Goal of the exercise
Reproduce the stretch of the listing from its start through the line containing "picture [1038, 335, 1524, 1117]", requests included, and add -15 to every bounding box coordinate in the answers.

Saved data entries
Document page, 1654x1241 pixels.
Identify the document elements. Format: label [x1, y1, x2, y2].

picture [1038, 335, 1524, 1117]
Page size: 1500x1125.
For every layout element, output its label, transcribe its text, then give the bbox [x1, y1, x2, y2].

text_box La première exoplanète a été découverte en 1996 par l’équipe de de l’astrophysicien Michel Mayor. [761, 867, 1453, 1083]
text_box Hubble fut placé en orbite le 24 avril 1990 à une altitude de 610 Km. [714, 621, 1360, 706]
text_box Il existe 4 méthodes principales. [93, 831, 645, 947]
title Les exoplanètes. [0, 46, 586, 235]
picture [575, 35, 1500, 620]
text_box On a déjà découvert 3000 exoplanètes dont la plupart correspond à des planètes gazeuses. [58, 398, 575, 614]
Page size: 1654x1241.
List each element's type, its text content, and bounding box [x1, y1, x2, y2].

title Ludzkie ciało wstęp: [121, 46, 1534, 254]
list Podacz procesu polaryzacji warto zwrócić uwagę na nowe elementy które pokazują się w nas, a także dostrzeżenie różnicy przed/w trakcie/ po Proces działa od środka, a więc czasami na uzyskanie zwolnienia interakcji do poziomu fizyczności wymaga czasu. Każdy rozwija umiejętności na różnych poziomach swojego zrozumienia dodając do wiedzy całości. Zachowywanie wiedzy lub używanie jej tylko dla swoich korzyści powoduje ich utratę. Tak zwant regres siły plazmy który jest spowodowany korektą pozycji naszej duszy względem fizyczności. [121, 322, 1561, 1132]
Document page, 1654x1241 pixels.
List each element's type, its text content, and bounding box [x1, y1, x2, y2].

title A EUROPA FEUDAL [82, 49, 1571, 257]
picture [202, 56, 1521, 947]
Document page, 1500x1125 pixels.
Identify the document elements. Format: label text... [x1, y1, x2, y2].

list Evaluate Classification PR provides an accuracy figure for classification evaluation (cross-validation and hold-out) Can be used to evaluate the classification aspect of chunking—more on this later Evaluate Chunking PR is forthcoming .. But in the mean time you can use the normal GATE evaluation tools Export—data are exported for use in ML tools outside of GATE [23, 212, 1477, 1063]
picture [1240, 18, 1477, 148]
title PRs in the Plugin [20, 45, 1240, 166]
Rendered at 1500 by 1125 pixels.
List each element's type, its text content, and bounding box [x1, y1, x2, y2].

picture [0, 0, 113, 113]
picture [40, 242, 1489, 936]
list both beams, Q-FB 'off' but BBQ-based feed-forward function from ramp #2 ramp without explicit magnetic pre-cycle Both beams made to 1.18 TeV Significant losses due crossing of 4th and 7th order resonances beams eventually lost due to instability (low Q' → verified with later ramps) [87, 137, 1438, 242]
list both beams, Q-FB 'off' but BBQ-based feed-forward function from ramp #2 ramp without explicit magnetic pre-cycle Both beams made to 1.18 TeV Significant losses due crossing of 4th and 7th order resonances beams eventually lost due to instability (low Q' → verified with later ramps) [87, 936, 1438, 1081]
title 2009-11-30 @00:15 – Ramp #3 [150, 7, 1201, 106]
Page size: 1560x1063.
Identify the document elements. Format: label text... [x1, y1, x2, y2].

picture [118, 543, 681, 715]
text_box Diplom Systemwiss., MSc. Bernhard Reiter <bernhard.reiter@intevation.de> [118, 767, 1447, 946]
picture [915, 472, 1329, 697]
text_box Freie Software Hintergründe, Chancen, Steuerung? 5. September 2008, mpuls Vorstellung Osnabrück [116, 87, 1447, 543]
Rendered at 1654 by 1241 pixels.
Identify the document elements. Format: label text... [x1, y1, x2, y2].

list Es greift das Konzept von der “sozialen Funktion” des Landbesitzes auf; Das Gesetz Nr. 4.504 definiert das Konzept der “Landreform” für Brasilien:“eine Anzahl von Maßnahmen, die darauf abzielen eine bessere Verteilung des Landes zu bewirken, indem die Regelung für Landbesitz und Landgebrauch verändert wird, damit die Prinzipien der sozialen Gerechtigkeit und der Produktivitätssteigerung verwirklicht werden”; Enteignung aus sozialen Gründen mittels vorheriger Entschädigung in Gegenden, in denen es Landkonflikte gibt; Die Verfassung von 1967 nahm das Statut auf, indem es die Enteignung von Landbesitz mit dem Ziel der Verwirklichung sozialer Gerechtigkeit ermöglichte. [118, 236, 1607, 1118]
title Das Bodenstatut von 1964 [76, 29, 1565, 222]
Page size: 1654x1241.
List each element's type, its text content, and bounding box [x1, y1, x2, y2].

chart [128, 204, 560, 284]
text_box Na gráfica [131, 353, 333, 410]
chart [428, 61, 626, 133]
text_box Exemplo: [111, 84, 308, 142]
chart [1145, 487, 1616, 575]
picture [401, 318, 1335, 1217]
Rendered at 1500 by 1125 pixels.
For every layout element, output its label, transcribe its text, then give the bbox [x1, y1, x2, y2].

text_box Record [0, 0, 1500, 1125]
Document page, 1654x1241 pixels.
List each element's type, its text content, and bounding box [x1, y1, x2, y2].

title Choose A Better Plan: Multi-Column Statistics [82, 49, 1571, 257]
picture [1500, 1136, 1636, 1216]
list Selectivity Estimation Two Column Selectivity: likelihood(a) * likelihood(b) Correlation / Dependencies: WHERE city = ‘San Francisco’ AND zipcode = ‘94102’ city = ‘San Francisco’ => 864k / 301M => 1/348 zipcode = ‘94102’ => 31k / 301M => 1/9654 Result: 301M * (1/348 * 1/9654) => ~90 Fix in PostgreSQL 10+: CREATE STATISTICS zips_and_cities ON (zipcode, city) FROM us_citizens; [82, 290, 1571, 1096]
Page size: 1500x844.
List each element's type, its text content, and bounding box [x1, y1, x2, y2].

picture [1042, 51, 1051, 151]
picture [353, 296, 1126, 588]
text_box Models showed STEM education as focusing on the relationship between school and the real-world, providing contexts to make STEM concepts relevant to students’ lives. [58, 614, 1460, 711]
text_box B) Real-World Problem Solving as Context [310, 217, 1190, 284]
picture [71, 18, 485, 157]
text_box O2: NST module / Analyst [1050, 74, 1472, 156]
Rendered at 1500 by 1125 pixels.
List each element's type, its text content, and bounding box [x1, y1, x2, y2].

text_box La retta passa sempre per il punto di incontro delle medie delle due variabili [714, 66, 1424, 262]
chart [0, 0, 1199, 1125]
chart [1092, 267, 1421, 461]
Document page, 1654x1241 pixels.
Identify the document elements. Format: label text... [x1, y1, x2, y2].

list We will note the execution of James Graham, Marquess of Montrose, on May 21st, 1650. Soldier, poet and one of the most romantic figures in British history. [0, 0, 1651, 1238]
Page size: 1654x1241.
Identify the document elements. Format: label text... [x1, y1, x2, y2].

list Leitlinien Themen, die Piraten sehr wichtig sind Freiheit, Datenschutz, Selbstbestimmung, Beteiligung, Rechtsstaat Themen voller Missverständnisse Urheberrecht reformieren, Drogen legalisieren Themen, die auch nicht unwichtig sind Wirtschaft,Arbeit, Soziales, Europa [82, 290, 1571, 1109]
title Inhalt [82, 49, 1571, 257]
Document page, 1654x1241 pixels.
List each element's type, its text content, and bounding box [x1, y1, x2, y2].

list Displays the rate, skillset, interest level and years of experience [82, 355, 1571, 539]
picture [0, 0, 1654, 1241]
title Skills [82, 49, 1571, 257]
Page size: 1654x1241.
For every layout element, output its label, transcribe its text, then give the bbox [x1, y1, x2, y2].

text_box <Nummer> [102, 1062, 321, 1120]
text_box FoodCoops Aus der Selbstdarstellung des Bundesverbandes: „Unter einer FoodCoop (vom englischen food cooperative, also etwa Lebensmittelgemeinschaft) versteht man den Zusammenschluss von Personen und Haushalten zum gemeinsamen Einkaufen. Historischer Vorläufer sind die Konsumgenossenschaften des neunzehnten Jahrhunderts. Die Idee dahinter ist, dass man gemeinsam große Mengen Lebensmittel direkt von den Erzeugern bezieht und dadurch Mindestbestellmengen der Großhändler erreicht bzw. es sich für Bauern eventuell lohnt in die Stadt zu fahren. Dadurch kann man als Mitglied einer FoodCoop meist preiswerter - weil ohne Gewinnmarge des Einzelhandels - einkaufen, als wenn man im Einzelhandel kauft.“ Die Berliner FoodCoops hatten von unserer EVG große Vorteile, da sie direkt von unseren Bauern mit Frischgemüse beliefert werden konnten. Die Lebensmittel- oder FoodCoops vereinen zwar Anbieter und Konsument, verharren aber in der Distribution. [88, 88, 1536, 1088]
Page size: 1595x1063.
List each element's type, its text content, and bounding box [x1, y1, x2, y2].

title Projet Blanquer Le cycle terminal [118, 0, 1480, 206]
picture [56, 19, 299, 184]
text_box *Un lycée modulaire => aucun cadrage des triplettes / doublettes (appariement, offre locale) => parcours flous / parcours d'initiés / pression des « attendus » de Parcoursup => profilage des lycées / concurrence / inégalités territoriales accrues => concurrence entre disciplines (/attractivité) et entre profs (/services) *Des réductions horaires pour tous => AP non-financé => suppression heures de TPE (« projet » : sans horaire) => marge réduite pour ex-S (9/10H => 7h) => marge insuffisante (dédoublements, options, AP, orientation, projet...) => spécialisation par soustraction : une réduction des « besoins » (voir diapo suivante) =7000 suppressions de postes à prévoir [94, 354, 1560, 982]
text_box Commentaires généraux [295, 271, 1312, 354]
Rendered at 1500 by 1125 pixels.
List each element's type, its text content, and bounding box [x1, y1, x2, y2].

Solved exercise
Document page, 1654x1241 pixels.
Identify the document elements. Format: label [x1, y1, x2, y2].

picture [1023, 320, 1509, 1102]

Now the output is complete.